Police investigating counterfeit $100 bills used near Westminster

Police investigating counterfeit $100 bills used near Westminster

Signs have cropped up in Westminster recently advising that businesses will not accept $100 bills after a series of counterfeit notes were used in April.

Westminster Police Capt. Pete D'Antuono said his agency has been notified of several incidents, and the Carroll County Sheriff's Office is also investigating cases that occurred outside of the city. Police believe the incidents are related.


"They kind of just come and go, and they seem to be close together," D'Antuono said.

It's common for the perpetrator to print a batch of bills, hit a few stores quickly and move on, he said.

Jim Collins, owner of Play It Again Sports in Westminster, said his store received two counterfeit bills, which were discovered when he went to deposit them at the bank.

After the teller showed him what made the bills counterfeit, Collins said he and his employees were more vigilant. However, another fake bill was used and not caught until later, so Collins decided to avoid accepting $100 bills for the time being.

Collins said he took a fake bill to neighboring businesses in the 140 Village Shopping Center and showed it to them to warn them. After describing the man he suspected used the counterfeit bills, the business owners and managers recognized the description and checked their bills. Some were counterfeit.

"Until you actually see one, feel one, handle one, you're not going to know it's fake," he said.

The policy against $100 bills has already hurt his business at least once, Collins said, because a man wanted to buy a set of golf clubs using $100s and the store did not accept them as payment.

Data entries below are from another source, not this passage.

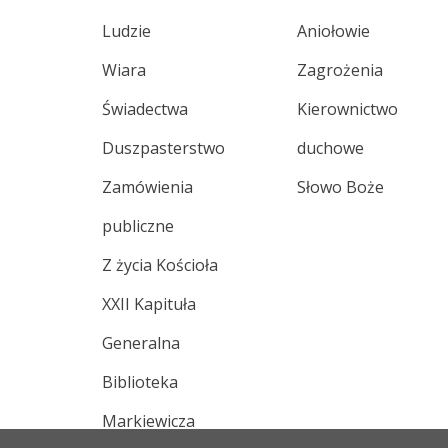
Ludzie
Aniołowie
Wiara
Zagrożenia
Świadectwa
Kierownictwo
Duszpasterstwo
duchowe
Zamówienia
Słowo Boże
publiczne
Z życia Kościoła
XXII Kapituła
Generalna
Biblioteka
Markiewicza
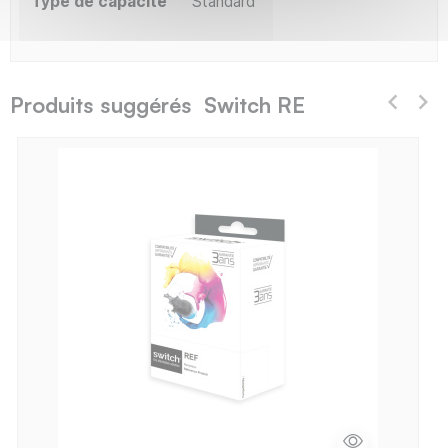
Type de capacité
Standard
Produits suggérés Switch RE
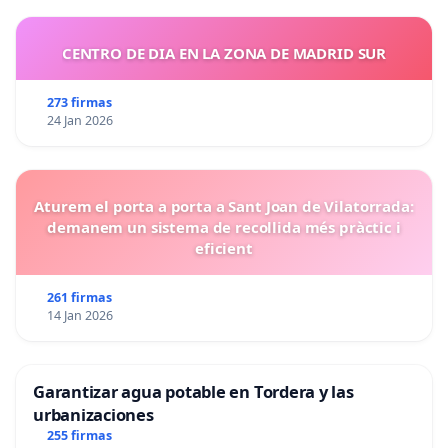
CENTRO DE DIA EN LA ZONA DE MADRID SUR
273 firmas
24 Jan 2026
Aturem el porta a porta a Sant Joan de Vilatorrada:
demanem un sistema de recollida més pràctic i
eficient
261 firmas
14 Jan 2026
Garantizar agua potable en Tordera y las
urbanizaciones
255 firmas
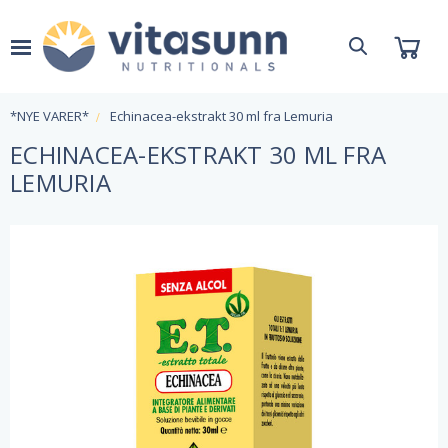
*NYE VARER*
Echinacea-ekstrakt 30 ml fra Lemuria
ECHINACEA-EKSTRAKT 30 ML FRA
LEMURIA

"It hurts the honest person," he said. "It hurts the good guys."

D'Antuono said more sophisticated printing technology has made it easier to make higher quality counterfeit bills.

Well-done fake bills can be hard to spot for nonexperts, according to Senior Assistant State's Attorney Melissa Hockensmith.

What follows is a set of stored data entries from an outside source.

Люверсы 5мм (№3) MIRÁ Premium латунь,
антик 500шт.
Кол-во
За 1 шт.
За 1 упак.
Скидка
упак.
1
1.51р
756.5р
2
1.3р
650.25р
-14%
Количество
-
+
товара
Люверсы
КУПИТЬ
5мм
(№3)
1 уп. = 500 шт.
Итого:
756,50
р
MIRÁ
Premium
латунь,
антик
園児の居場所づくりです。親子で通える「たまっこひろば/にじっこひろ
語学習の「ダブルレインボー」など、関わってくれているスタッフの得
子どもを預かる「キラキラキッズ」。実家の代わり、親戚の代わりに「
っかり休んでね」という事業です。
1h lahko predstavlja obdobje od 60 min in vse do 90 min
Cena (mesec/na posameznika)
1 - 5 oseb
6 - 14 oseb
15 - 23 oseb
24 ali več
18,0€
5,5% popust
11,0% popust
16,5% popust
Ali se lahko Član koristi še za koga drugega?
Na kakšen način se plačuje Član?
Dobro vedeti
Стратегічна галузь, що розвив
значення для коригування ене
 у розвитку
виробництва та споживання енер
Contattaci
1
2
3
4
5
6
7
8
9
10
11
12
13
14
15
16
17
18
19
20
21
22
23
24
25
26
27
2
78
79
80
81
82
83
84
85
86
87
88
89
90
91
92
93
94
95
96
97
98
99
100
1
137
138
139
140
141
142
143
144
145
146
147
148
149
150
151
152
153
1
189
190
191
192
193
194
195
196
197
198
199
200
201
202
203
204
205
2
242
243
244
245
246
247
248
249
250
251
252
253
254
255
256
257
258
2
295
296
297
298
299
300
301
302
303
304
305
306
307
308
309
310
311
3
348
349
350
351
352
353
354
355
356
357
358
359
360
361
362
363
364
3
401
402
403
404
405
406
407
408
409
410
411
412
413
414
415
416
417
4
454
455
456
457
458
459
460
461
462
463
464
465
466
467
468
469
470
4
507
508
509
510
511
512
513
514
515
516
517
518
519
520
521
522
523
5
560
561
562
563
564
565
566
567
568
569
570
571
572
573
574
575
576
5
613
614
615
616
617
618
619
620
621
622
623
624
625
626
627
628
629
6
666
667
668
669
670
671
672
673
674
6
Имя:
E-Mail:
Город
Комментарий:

"The counterfeit bills I've seen in cases that we've done have gotten better over the years," she said.

The U.S. Secret Service website recommends making sure the portrait on the bill appears lifelike and distinct, the border is clear and unbroken and the serial numbers are evenly spaced and printed in the same color ink as the Treasury seal.

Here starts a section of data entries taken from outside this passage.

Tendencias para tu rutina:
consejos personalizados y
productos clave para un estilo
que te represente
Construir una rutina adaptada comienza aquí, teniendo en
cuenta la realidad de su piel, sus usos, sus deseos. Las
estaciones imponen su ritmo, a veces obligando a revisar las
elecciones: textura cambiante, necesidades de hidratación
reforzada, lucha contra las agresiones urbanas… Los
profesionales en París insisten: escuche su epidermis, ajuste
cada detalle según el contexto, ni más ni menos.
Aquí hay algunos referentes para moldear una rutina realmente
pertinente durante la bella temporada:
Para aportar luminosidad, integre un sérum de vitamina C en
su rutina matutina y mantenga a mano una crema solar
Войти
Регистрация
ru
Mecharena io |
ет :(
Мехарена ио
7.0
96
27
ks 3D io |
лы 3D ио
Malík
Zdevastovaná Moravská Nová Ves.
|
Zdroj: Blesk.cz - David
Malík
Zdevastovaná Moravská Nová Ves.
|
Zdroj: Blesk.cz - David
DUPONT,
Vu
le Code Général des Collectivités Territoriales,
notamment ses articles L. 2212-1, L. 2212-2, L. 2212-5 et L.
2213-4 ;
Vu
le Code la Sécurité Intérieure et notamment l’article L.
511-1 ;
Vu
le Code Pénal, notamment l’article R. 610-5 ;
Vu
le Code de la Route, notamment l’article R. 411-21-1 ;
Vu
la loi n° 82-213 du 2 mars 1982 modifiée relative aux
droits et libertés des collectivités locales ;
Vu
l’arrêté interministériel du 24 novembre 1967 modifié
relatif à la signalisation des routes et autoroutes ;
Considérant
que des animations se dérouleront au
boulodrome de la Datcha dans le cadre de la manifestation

"I've always told people, and it still holds true, that they can never duplicate the paper," Hockensmith said.

It is illegal to duplicate the paper used to print currency, including the red and blue fibers embedded within.


Hockensmith also said counterfeit bills will often have the same serial number when printed in a batch, although Collins said the bills used at his store had different serial numbers.

Last year, a counterfeiting ring used fake $50 bills to purchase thousands of dollars in electronics at Wal-Mart stores in Maryland and Pennsylvania, then returned those items at different stores for legitimate currency, according to court records.

The two leaders were charged in federal court, and other participants were charged in the Circuit Court for Carroll County, according to the records.

Hockensmith said the bills used in those incidents were high quality and it would take a couple of days before the stores identified them. Once enough incidents took place, however, and the stores and police departments investigating them shared information, security footage was pulled and suspects were identified.

Late last year, Manchester Police identified a man they believe was passing counterfeit $10 and $20 bills at local businesses, according to Chief John Hess. The bills were not high quality, but the incidents took place at businesses where transactions are quick and employees did not immediately recognize the forgeries.

Charles Andrew Sies, 29, of Manchester, was charged with forgery and counterfeiting offenses and is scheduled for a settlement conference in the Circuit Court for Carroll County on May 18, according to electronic court files.

The best way to apprehend someone passing counterfeit money is noticing the fake quickly and getting a description of the person and any vehicle to relay to law enforcement, Hockensmith said. Local law enforcement offices should be notified if a business discovers a counterfeit bill.